*WORK INSTRUCTIONS*:
Pick out each line below that contains the string "property" and copy those lines in full.

*Dataset entries*:
------------------------------------------------

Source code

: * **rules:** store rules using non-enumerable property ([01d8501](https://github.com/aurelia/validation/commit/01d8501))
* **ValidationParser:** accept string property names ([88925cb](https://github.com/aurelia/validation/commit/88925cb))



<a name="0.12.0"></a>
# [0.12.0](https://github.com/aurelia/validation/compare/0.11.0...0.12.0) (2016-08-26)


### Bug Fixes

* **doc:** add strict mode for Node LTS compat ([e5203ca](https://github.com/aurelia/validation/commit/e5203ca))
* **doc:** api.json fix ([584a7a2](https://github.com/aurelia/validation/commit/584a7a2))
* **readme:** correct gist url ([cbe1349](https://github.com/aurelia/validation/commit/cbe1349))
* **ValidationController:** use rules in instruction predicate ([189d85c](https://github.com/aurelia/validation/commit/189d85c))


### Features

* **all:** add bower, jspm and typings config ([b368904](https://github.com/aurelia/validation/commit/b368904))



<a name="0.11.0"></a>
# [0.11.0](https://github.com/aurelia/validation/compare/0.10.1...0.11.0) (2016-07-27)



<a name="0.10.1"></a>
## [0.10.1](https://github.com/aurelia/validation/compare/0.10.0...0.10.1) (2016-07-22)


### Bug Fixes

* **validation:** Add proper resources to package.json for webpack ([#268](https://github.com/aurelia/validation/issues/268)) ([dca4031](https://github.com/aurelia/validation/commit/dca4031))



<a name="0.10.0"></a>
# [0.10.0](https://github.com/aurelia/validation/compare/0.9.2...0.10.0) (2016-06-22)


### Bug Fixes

------------------------------------------------

*EXERCISE RESPONSE*:
: * **rules:** store rules using non-enumerable property ([01d8501](https://github.com/aurelia/validation/commit/01d8501))
* **ValidationParser:** accept string property names ([88925cb](https://github.com/aurelia/validation/commit/88925cb))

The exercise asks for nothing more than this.